It’s been a wild few weeks for Bitcoin. The last time I covered this cryptocurrency on my free blog was back in mid-December when it first broke the $20k barrier.
As I wrote back then:
I don’t expect this buying frenzy to cool off anytime soon. As I said [in early December], maybe the top is $25k, maybe it is $30k. Or maybe we keep going to $40k. Who knows. But when something moves this fast, the only choice we have is to grab ahold and see how far it goes.
This is a strongly directional move and we can (and should) follow this higher with a trailing stop. Right now $20k is a good level to protect our profits. When prices get up to $25k, we move our stops up again. $30k, ditto.
To be honest, my initial $40k profit target was a tad optimistic, but BTC proved all of the doubters wrong and did something that seemed impossible only a few months ago.
But now the $40k euphoria is wearing off and we already find ourselves in the lower half of the $30k’s. This is definitely a challenging spot for Bitcoin. Prices rallied 400% from the October lows and anyone expecting this buying frenzy to continue another 400% is quite honestly, drunk on greed.
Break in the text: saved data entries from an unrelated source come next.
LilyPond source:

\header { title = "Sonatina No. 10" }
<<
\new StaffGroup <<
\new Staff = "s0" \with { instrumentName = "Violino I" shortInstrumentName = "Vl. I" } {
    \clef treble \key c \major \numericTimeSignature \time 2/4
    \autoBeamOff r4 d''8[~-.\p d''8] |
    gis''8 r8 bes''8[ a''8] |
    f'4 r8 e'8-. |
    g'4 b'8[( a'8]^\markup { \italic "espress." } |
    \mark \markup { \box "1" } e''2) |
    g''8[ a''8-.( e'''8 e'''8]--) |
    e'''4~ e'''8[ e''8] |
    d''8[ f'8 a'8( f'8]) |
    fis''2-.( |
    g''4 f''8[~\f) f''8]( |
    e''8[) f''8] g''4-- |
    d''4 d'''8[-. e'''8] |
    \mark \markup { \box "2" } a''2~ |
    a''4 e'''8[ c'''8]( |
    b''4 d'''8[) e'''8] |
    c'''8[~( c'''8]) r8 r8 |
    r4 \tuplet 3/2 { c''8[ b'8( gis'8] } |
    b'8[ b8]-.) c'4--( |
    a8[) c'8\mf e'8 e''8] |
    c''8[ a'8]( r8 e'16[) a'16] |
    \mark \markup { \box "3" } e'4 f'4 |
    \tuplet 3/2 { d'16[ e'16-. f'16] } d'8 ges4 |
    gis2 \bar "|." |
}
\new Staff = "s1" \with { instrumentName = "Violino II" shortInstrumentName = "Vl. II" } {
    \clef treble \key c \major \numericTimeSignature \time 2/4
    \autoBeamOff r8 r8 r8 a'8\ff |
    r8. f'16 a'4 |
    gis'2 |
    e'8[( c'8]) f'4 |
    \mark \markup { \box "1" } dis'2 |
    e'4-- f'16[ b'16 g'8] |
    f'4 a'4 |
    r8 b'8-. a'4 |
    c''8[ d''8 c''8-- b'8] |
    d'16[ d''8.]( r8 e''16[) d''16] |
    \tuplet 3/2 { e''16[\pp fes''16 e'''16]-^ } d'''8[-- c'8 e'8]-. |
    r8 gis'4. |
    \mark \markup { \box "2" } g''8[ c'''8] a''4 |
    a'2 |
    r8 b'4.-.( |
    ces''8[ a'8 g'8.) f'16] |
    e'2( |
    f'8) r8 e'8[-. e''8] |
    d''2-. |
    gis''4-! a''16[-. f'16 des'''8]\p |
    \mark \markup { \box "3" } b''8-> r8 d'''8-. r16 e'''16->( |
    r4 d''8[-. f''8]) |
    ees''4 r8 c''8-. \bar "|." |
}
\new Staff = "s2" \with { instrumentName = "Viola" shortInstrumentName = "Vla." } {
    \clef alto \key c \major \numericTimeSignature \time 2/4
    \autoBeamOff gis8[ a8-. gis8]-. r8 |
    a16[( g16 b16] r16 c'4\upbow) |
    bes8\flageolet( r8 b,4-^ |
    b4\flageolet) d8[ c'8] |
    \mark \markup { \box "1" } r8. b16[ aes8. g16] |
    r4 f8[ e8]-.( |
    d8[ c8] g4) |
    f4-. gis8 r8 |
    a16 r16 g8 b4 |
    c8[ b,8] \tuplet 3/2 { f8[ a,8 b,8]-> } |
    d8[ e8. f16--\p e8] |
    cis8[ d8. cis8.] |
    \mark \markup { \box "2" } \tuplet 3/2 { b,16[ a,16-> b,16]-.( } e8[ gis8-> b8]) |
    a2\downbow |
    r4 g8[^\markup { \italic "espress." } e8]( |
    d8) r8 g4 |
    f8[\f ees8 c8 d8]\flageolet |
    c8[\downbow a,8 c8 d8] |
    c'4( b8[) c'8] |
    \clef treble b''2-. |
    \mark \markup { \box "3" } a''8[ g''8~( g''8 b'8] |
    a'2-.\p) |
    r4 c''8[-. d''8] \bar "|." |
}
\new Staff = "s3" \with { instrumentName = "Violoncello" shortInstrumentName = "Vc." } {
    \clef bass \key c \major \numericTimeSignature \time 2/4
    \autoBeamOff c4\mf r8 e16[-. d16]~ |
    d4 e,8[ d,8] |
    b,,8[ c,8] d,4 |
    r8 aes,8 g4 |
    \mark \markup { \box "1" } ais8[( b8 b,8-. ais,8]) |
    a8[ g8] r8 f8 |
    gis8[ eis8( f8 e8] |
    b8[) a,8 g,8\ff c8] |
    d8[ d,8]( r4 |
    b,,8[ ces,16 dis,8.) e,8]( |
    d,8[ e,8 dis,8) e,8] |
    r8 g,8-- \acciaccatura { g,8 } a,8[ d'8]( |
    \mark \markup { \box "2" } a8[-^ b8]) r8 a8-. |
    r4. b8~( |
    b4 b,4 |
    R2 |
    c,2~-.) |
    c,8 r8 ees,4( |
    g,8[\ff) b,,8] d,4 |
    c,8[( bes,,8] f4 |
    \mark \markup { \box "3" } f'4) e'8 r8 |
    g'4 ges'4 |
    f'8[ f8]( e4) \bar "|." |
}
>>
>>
All good things come to an end and so will this latest surge in Bitcoin. Maybe this week’s brief poke above $40k was the near-term top for this rally. Maybe we get a little higher. Either way, we need to be thinking about taking profits, not pressing our bets. We only make money when we sell our winners. And unfortunately, as quickly as these things go up, they fall even faster.
Make sure you have a plan to take profits and don’t let these epic profits escape. Maybe you take profits proactively. Maybe you keep following this higher with a trailing stop. Or better yet, do a bit of both; take some profits proactively and follow the rest higher with a trailing stop.
But no matter what you do, have a plan. Only fools who hold too long ride these things all the way back down.